Jan 22, 2001

WoW! That's the only way to describe how I feel about God. I'm so joyful, and ecstatic, and just thankful for where me and him are at right now in our relationship. I've never ever been at this place b4. It's incredible. Disappointed. That's how I feel about my friend's relationships with God. It's like they don't care. They know better than this, but it's almost like they think that being a "Christian", and doing the right thing, and praying, and being nice is gonna get them by. I know, they know better than this, but it's like this'll do for now. I have maybe 2 other friends that are atleast striving to be Godly men, and live out His word. Notice I said men. That's right, no g/f's who are trying to do the same. So becuz of that, they're still in their competitive girl mindsets. Like trying to make their lives sound better, and their relationships with guys seem livelier, and yet, they're under so much stress and pressure. It's like one big soap opera. And I'm sik of it!! They continue to look at girls who are so called "sluts" seem so awful, and talk about them, like "OMG, did you see who was dancing in church this morning?" It made me so angry! When this one girl passed by dancing in the isle, they were snickering, and laughing. Not cuz she was dancing, but becuz, she was only doing it to show off, so they think.

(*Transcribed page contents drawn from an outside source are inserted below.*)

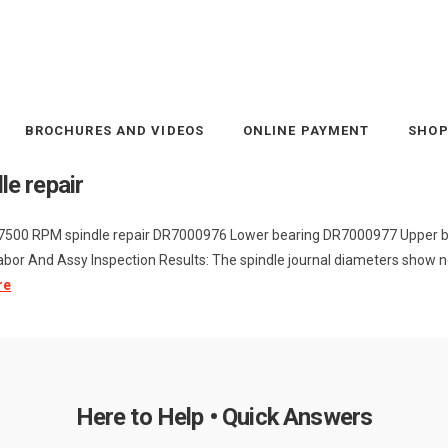
BROCHURES AND VIDEOS
ONLINE PAYMENT
SHO
e repair
 7500 RPM spindle repair DR7000976 Lower bearing DR7000977 Upper 
or And Assy Inspection Results: The spindle journal diameters show n
re
Here to Help • Quick Answers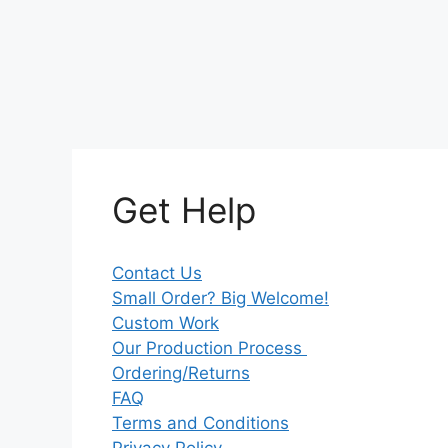
Get Help
Contact Us
Small Order? Big Welcome!
Custom Work
Our Production Process
Ordering/Returns
FAQ
Terms and Conditions
Privacy Policy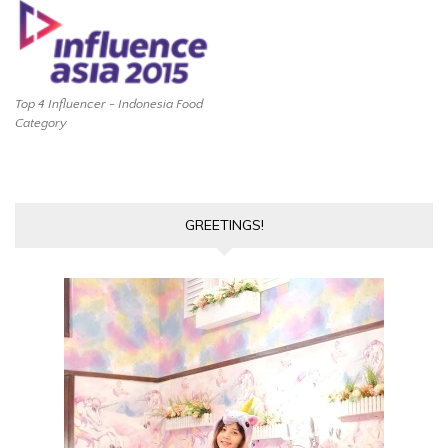
Top 4 Influencer - Indonesia Food
Category
GREETINGS!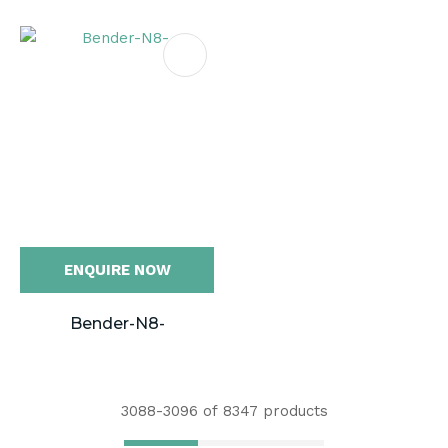
ENQUIRE NOW
Bender-N8-
3088-
3096
of 8347 products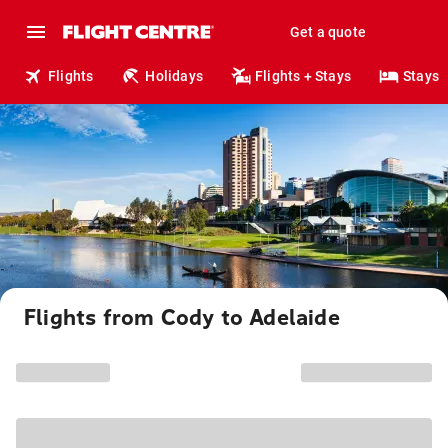
Get a quote
Flights
Holidays
Flights + Stays
Stays
Flights from Cody to Adelaide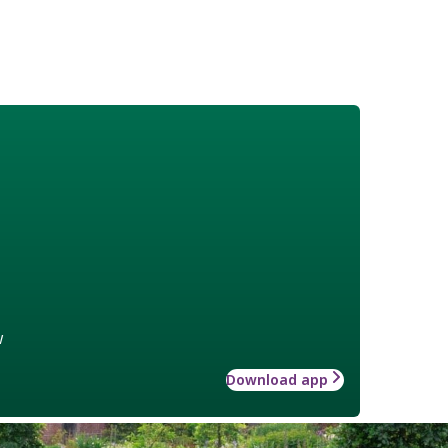
w
Download app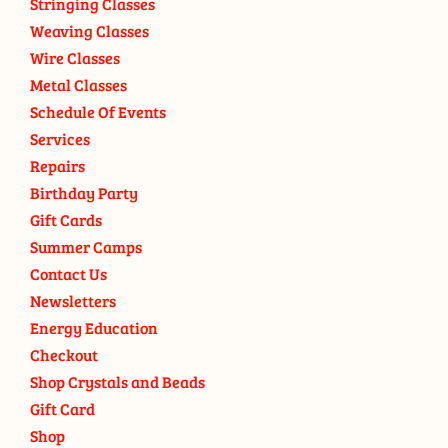
Stringing Classes
Weaving Classes
Wire Classes
Metal Classes
Schedule Of Events
Services
Repairs
Birthday Party
Gift Cards
Summer Camps
Contact Us
Newsletters
Energy Education
Checkout
Shop Crystals and Beads
Gift Card
Shop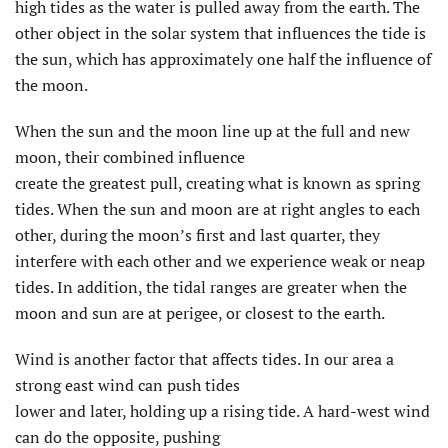
high tides as the water is pulled away from the earth. The
other object in the solar system that influences the tide is
the sun, which has approximately one half the influence of
the moon.
When the sun and the moon line up at the full and new
moon, their combined influence
create the greatest pull, creating what is known as spring
tides. When the sun and moon are at right angles to each
other, during the moon’s first and last quarter, they
interfere with each other and we experience weak or neap
tides. In addition, the tidal ranges are greater when the
moon and sun are at perigee, or closest to the earth.
Wind is another factor that affects tides. In our area a
strong east wind can push tides
lower and later, holding up a rising tide. A hard-west wind
can do the opposite, pushing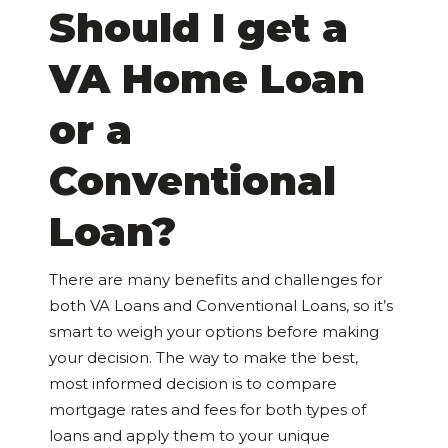
Should I get a
VA Home Loan
or a
Conventional
Loan?
There are many benefits and challenges for
both VA Loans and Conventional Loans, so it’s
smart to weigh your options before making
your decision. The way to make the best,
most informed decision is to compare
mortgage rates and fees for both types of
loans and apply them to your unique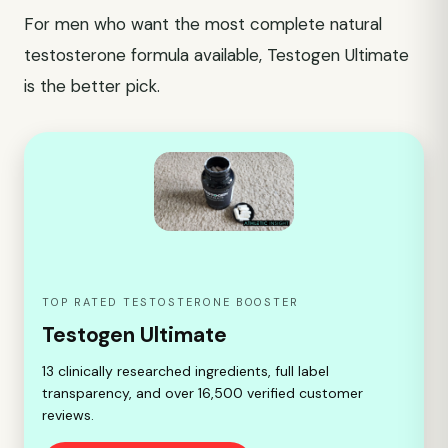
For men who want the most complete natural
testosterone formula available, Testogen Ultimate
is the better pick.
TOP RATED TESTOSTERONE BOOSTER
Testogen Ultimate
13 clinically researched ingredients, full label
transparency, and over 16,500 verified customer
reviews.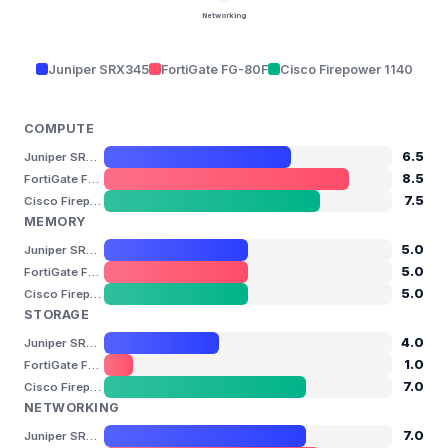
Networking
Juniper SRX345
FortiGate FG-80F
Cisco Firepower 1140
COMPUTE
6.5
Juniper SRX345
8.5
FortiGate FG-80F
7.5
Cisco Firepower 1140
MEMORY
5.0
Juniper SRX345
5.0
FortiGate FG-80F
5.0
Cisco Firepower 1140
STORAGE
4.0
Juniper SRX345
1.0
FortiGate FG-80F
7.0
Cisco Firepower 1140
NETWORKING
7.0
Juniper SRX345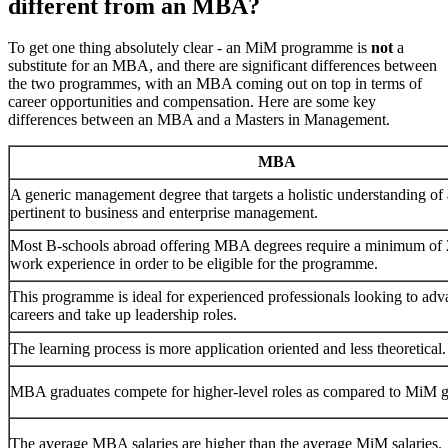
different from an MBA?
To get one thing absolutely clear - an MiM programme is
not
a
substitute for an MBA, and there are significant differences between
the two programmes, with an MBA coming out on top in terms of
career opportunities and compensation. Here are some key
differences between an MBA and a Masters in Management.
MBA
A generic management degree that targets a holistic understanding of
pertinent to business and enterprise management.
Most B-schools abroad offering MBA degrees require a minimum of 2
work experience in order to be eligible for the programme.
This programme is ideal for experienced professionals looking to adva
careers and take up leadership roles.
The learning process is more application oriented and less theoretical.
MBA graduates compete for higher-level roles as compared to MiM g
The average MBA salaries are higher than the average MiM salaries.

When they pointed at her I said, "Well, Praise God!" I was standing there in the same row, right next to them, dancing, and shouting, and praising God with all my might, and they know all my faults, but becuz she was an "outsider", and a "slut", then it's no good.

I thought to myself, well atleast she is making an effort to praise God. Yesterdays service was incredible! The Holy Spirit came in, and I found myself on my face b4 God, worshipping him, then crying out for my generation, and then worshipping, and praising him all the more. And I had been in this thing for the past few weeks about how it's all about God, and not at all about me. Ironically, God put me in Ecclesiastes. And so I'm just in this incredible place with God, and there they are, yapping, and talking. I was like um, Hello!? Are you not getting the whole message!? IT'S NOT ABOUT YOU! IT'S ABOUT GOD!! All it was yesterday was an awesome time to worship God, and they did diddily squat! I'm no one to judge, but I also know my friends. I've decided on a benefit for me, that I won't be sitting next to them anymore, which I haven't wanted to anyway. I've been wanting to sit w/ Joe, even though we sit behind him, but there's never any room cuz the first row is small. But I told him, and Shannon how I was feeling, and that I was sitting w/ them from now on. They told me the only thing I can do is set an example, and pray, and if I do want to talk to them I have to do it in love, and not in judgment, which I know. They also said I have to remember to have grace, becuz I used to be at the same place, and they had to deal with me. I just want God to get the Glory, and the Love, and the Worship He deserves. I mean, I want the whole world to do that, but I hate it so much, that people who call themselves "Christians", just don't take the time, in a church service to worship him! If anyone who reads this, thinks of it, pray for my friends. I want them to be at this place with God. And also pray, that mine will keep progressing, and getting better everyday, as it has been.